AIM OF THE TASK: Copy out every one of the rows below word for word, without the pictures.

RECORD EXTRACTS:

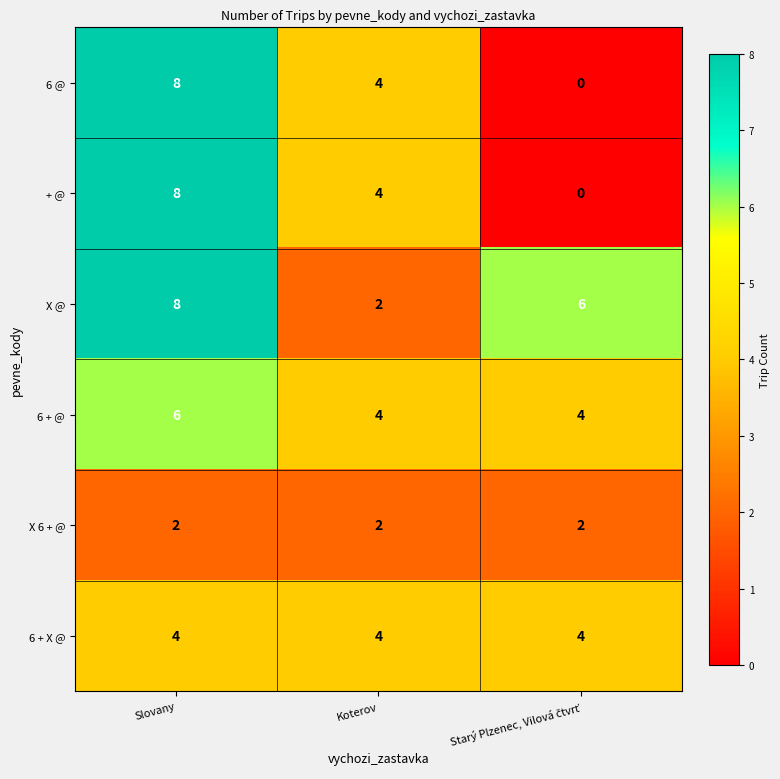

Where does the 6 @ series first go above 4?

Slovany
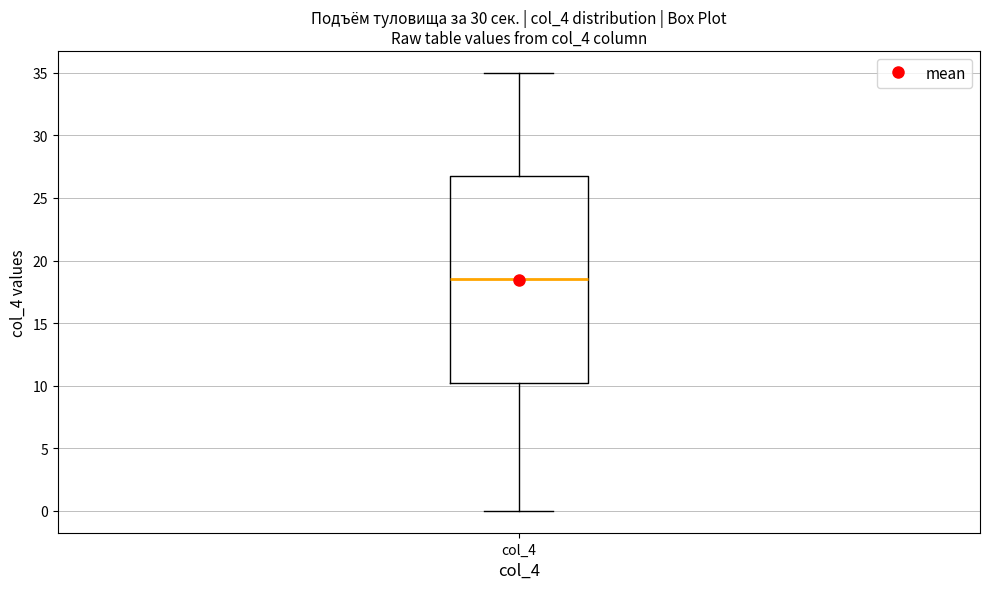

Where does the upper whisker of the box for col_4 end on the y-axis? The values are not printed on the chart, so give them approximately, as read against the axis.

35.0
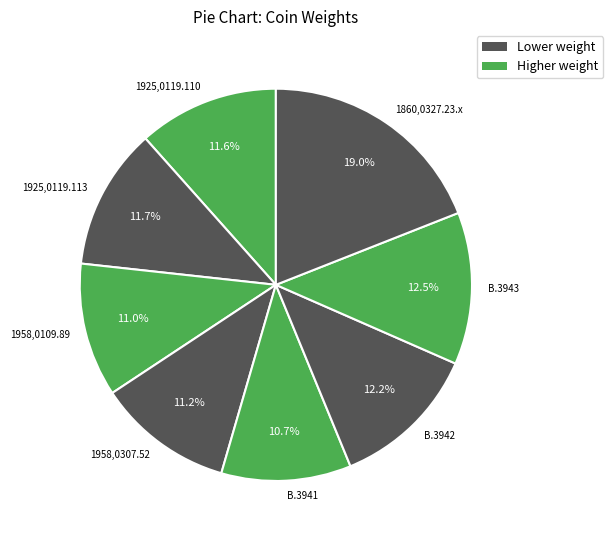

To the nearest percent, what percentage of the pie is 1925,0119.113?

12%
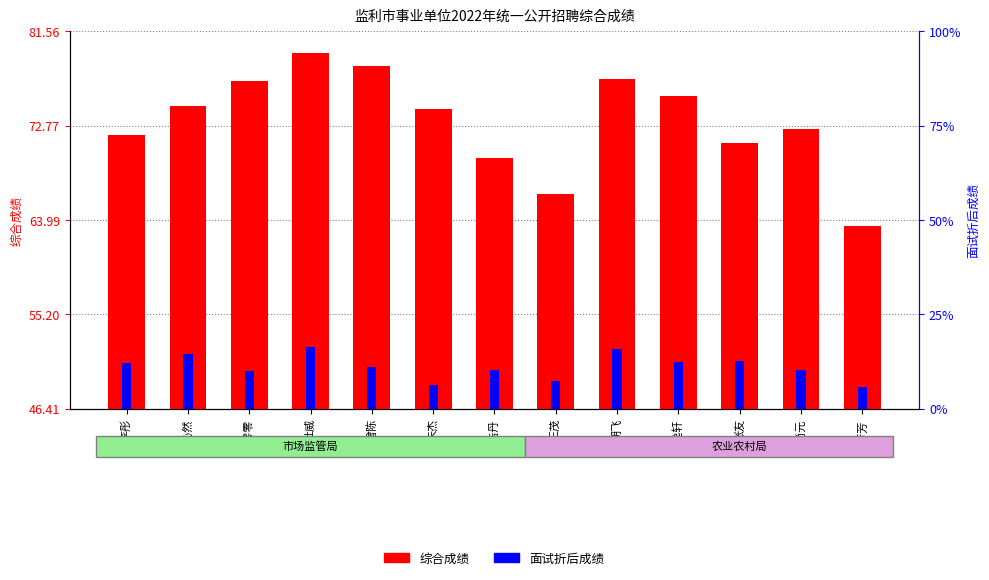

List the series in order of their peak value, lowest first.

面试折后成绩, 综合成绩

TASK RESPONSE:
Where does the 6 @ series first go above 4?

Slovany

Where does the upper whisker of the box for col_4 end on the y-axis? The values are not printed on the chart, so give them approximately, as read against the axis.

35.0

To the nearest percent, what percentage of the pie is 1925,0119.113?

12%

List the series in order of their peak value, lowest first.

面试折后成绩, 综合成绩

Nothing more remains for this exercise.